[Objective]: Output, word for word, the passage of the car purchase thread below between "No, as a UK" and "policy not Spanish.", inclusive.

┌─ Extract

# Car purchase



## GlenAdams001 (7 mo ago)

In the process of NLV. Planning to move to newly purchased property in Spain on 10th August. 
Just bought spanish registered car and aim to drive it over (Plymouth ferry) 
ITV has expired so it has a new UK Mot plus Spanish car insurance set up. 
I'm flying to Spain for 4 days on 5th July and have arranged for my local Spanish garage to sort out the ITV so that all is ready for August..... My question is this.... I own a spanish property but delayed moving because of brexit/NLV..... Can I actually drive the car between now and August 10th??? 
Interesting situation right 😂😂


----------



## MataMata (Nov 30, 2008)

No, as a UK resident you are not permitted to drive a foreign registered car there.
If stopped by plod you risk seizure not to mention prosecution for no insurance as they will expect to see a UK policy not Spanish.

Your problems do not end there though as without an ITV the car is not permitted on the road in Spain. You can usually get away with driving directly to a prearranged ITV appointment but not a drive across the country.

Spanish property ownership and/or delayed NLV has nothing whatsoever to do with it and I don't know what 'sorting out' you are expecting a Spanish garage to do without the car in their possession?

Buying a Spanish regged car in UK may seem like a bright idea but it can easily turn into a nightmare possibly culminating in owning a car which you can neither drive nor sell in either country.

The proper procedure in the circumstances would be to register it in UK then re-register in Spain on arrival.

└─
┌─ Information supplied

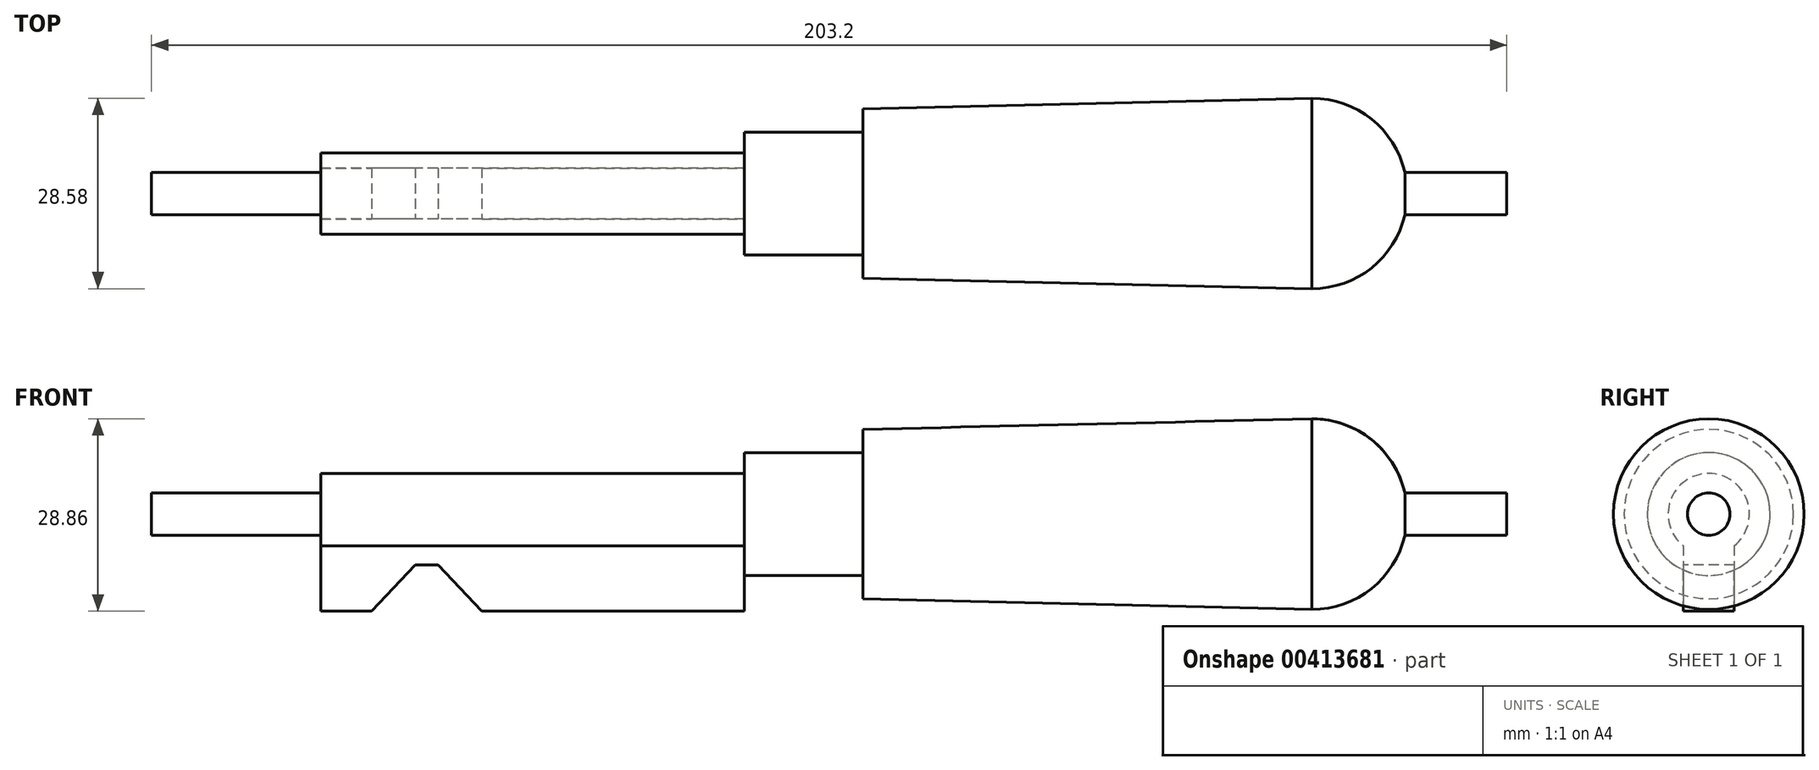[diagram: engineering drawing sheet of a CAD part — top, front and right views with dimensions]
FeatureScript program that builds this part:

└─

[Right answer]:
No, as a UK resident you are not permitted to drive a foreign registered car there.
If stopped by plod you risk seizure not to mention prosecution for no insurance as they will expect to see a UK policy not Spanish.